:: Exercise goal ::
Show each line of the data below that contains the string "poliestere". Treat uppercase and lowercase letters as distinct when matching.

────────────────────

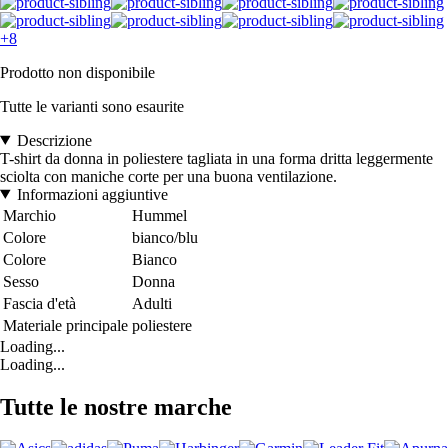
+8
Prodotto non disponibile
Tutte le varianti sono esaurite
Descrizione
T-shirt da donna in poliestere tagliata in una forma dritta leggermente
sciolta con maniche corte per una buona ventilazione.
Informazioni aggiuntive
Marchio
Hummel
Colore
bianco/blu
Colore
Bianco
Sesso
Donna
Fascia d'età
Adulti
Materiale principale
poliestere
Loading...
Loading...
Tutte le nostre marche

────────────────────

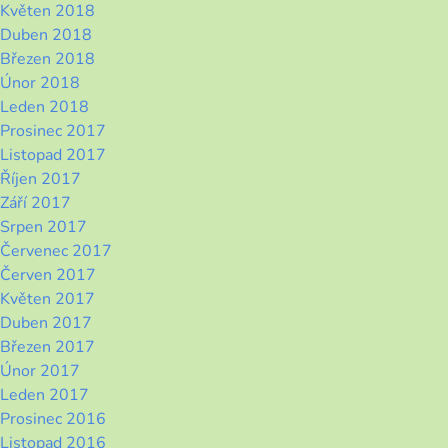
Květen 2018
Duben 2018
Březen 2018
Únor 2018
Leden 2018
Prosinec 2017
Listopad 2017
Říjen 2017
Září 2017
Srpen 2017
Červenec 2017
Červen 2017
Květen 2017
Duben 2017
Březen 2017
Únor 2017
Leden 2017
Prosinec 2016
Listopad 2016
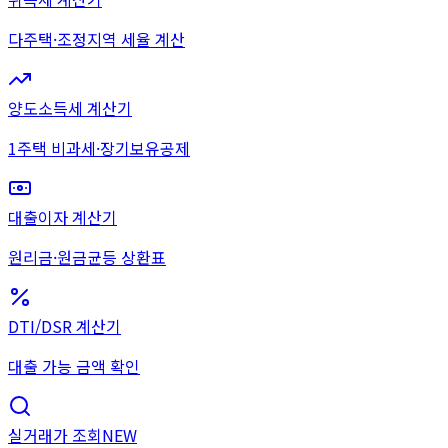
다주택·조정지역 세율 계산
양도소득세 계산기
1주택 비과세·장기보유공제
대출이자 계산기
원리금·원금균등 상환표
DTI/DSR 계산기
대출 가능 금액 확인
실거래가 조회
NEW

────────────────────

:: Task response ::
T-shirt da donna in poliestere tagliata in una forma dritta leggermente
poliestere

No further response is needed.